Das Montrealer Protokoll, unterzeichnet 1987, wird oft als Musterbeispiel für Umwelteffizienz präsentiert. Aber ein Riss in diesem System gefährdet heute die Heilung der Ozonschicht: Ein globales Leck von Industriechemikalien, das durch eine Ausnahme erlaubt ist, erweist sich als weitaus massiver als erwartet.

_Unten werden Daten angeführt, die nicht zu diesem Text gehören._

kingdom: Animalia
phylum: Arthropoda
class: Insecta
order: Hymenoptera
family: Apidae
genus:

Konkret erlaubt diese Ausnahme die Verwendung bestimmter ozonschädigender Stoffe als Rohstoffe zur Herstellung von Kunststoffen, antihaftbeschichteten Materialien oder anderen Substanzen. Die Industrie schätzte, dass nur 0,5 % dieser Produkte in die Atmosphäre entweichen würden. Aktuelle Messungen zeigen jedoch, dass die Lecks eher bei 3,6 % liegen, bei manchen Verbindungen sogar noch höher.
Um die Auswirkungen dieser Lecks zu messen, hat eine internationale Studie, veröffentlicht in
Nature Communications, erstmals deren Ausmaß quantifiziert. Unter Verwendung der Daten des Überwachungsnetzwerks AGAGE verglichen die Forscher verschiedene Szenarien. Wenn die aktuellen Emissionen anhalten, würde die Rückkehr der Ozonschicht auf den Stand von 1980 von 2066 auf 2073 verschoben, also eine Verzögerung von etwa sieben Jahren.
Angesichts dieser Erkenntnis sind die Autoren der Meinung, dass es Lösungen gibt. Eine Reduzierung der Lecks auf 0,5 % oder der vollständige Verzicht auf diese Rohstoffe würde Jahre einsparen. Die chemische Industrie hat bereits ihre Innovationsfähigkeit unter Beweis gestellt, wie Susan Solomon, Forscherin am MIT, betont. Es gibt zahlreiche Ersatzstoffe, und ein Umdenken könnte ausreichen, um die Verfahren zu verschärfen.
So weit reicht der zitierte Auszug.